Richard Ake, clerk of the Hillsborough Circuit Court, and an internal county auditor this week said the county needs the reserve to cover increasing costs, or give officials time to phase out the program if legislators do not extend the half-cent tax for another 10 years. Regardless of the action taken in Tallahassee, taxpayers still will be required to foot the bill for indigent care, Commissioner Jan Platt said.
Also Wednesday, commissioners delayed until April 9 voting on a proposal to hire an outside consultant to lead a task force to determine how to fix the problems in the plan that were uncovered in a series of audits. The board at that time will review a financial audit released Tuesday that concluded that the health plan needs to improve its system of tracking patients, recovering medical costs from other health programs, and processing claims.
In the other big health care question of the day, commissioners voted to recommend that Tampa General Hospital's governing board should establish a "public process" before voting whether to take the hospital private.
Meanwhile, at Tampa General, hospital president Bruce Siegel met behind closed doors Wednesday with about 50 black Tampa residents for a 75-minute information session that appeased some participants and left others skeptical. He would not outline his plan before presenting it to his board March 26, but he tried to convince the audience that the public hospital must change its structure to survive, participants said.
The meeting was organized in response to concerns from some African-American residents who were angered by recent news stories. The Times reported that Tampa General board chairman H. L. Culbreath planned to use the support of Siegel and black board members to blunt opposition in the black community to privatization. Culbreath, who did not attend Wednesday's luncheon, further angered some people Tuesday with release of a letter that characterized the opposition to the board's plans as "hysteria."

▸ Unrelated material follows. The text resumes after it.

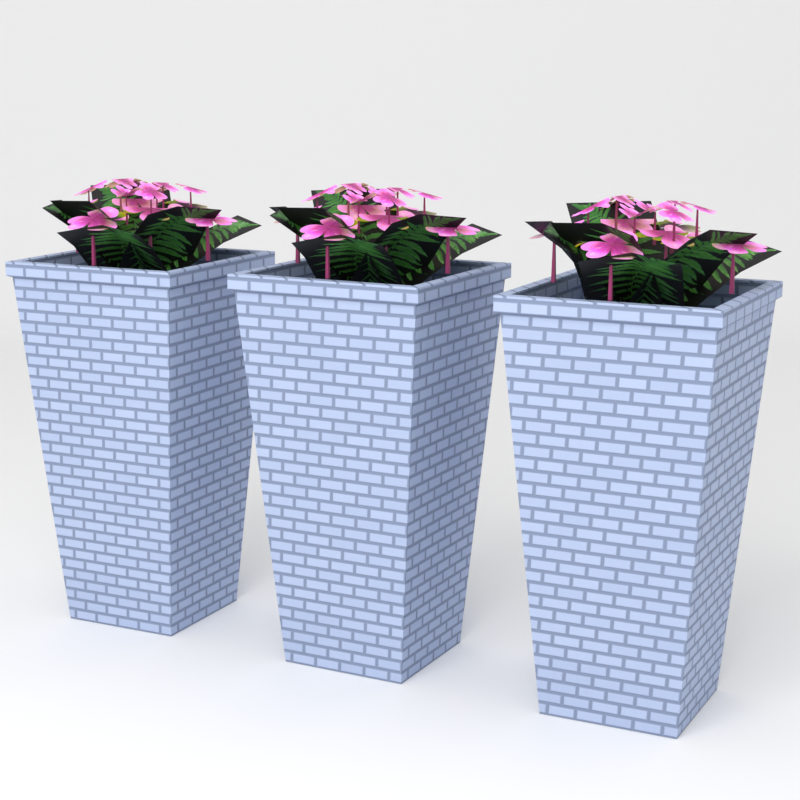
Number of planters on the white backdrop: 3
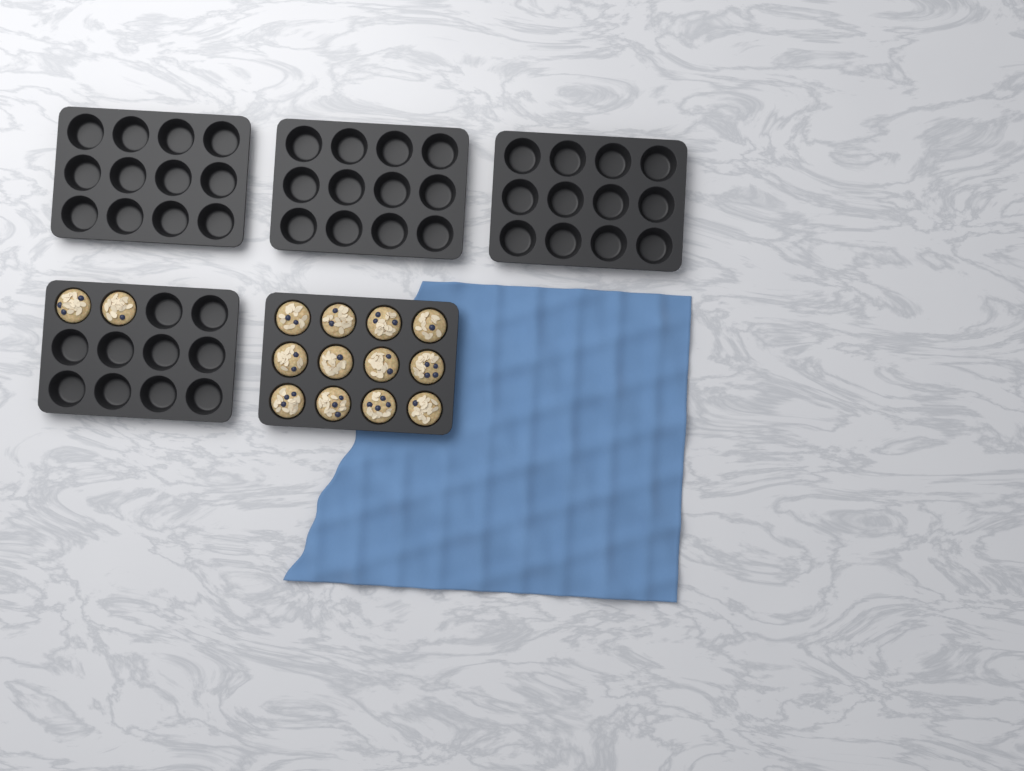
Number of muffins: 14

"Most people who addressed that question indicated the letter really talked down to people who are sincerely interested in making sure the poor, no matter what their color, are protected in this county," said Bob Gilder, who opposed a similar attempt to take Tampa General private in 1990.

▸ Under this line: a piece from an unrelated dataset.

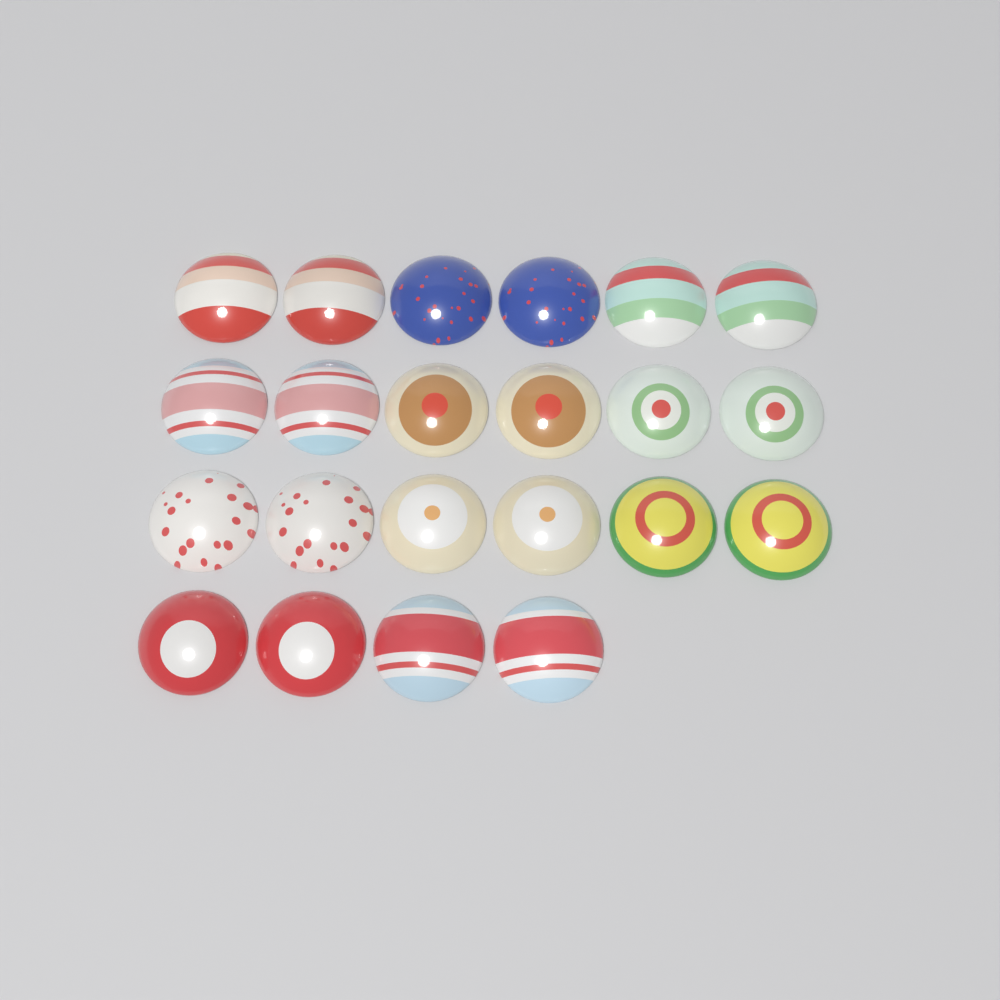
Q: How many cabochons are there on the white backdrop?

Although only black people were invited to meet with Siegel, several participants stressed that the future of Tampa General is not a racial issue. "The worst thing that can happen is if this gets caught up as a black-white issue. It's not. It's a human rights issue," said participant James Ransom, who is concerned with the welfare of the poor, who have long considered Tampa General the hospital of last resort.

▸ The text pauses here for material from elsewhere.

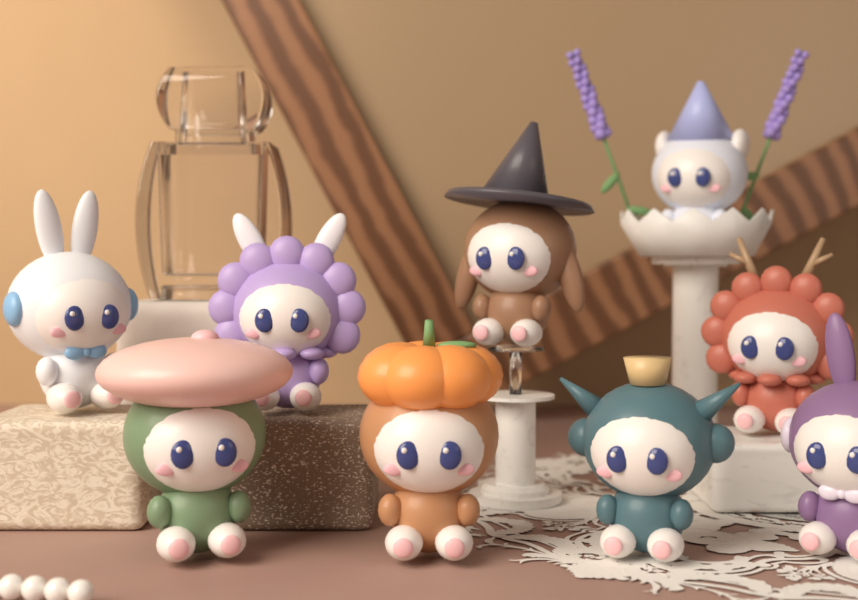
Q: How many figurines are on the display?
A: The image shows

Businessman James A. Hammond said Siegel convinced him that Tampa General is no longer that hospital. He said Siegel convinced him that the indigent burden has been distributed to other hospitals, and that the public hospital cannot succeed under Florida's Government in the Sunshine law.
In fact, Tampa General's board has held six secret meetings to discuss going private under an exemption to that law. Additional legislation is being proposed that would broaden the exemptions.
"I'm concluding the only way for Tampa General to survive is as a not-for-profit corporation," Hammond said.